Prompt:
Your task is to print all of the entries exactly, though the pictures should not be included.

Source records:
######
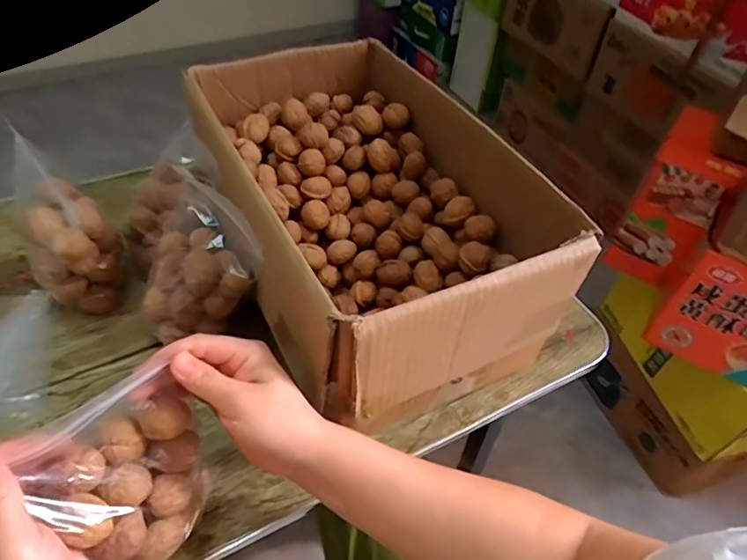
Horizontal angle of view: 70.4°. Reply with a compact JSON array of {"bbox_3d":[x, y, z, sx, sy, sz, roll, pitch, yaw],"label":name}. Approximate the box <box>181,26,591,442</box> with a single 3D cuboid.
[{"bbox_3d":[-0.012,-0.086,0.566,0.264,0.168,0.431,-18,51,-20],"label":"box"}]

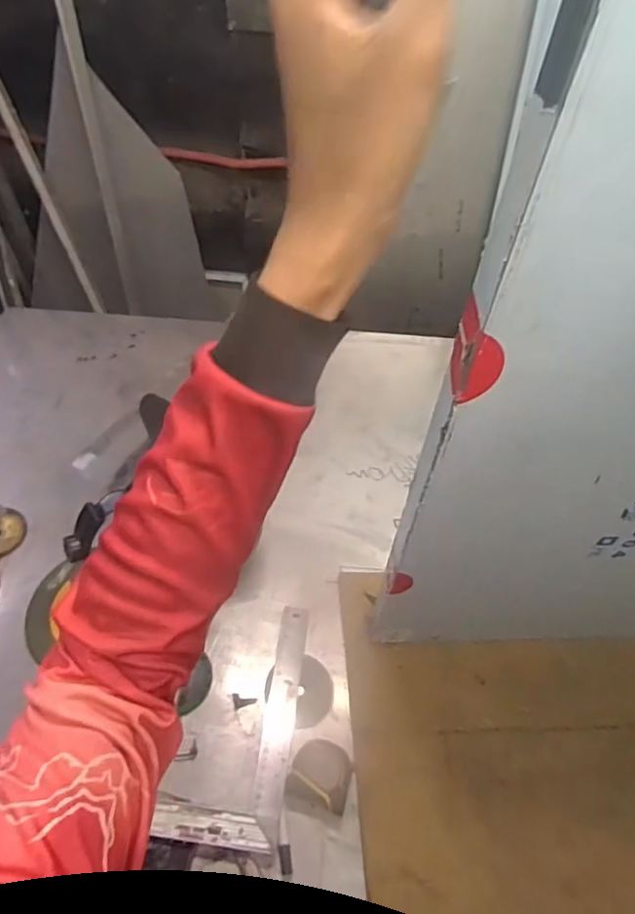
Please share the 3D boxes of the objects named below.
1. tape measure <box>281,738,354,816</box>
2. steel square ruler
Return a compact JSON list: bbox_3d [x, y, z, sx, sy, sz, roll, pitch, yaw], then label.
######
Reply to the task:
Horizontal angle of view: 70.4°. Reply with a compact JSON array of {"bbox_3d":[x, y, z, sx, sy, sz, roll, pitch, yaw],"label":name}. Approximate the box <box>181,26,591,442</box> with a single 3D cuboid.
[{"bbox_3d":[-0.012,-0.086,0.566,0.264,0.168,0.431,-18,51,-20],"label":"box"}]

Please share the 3D boxes of the objects named below.
1. tape measure <box>281,738,354,816</box>
2. steel square ruler
Return a compact JSON list: bbox_3d [x, y, z, sx, sy, sz, roll, pitch, yaw], then label.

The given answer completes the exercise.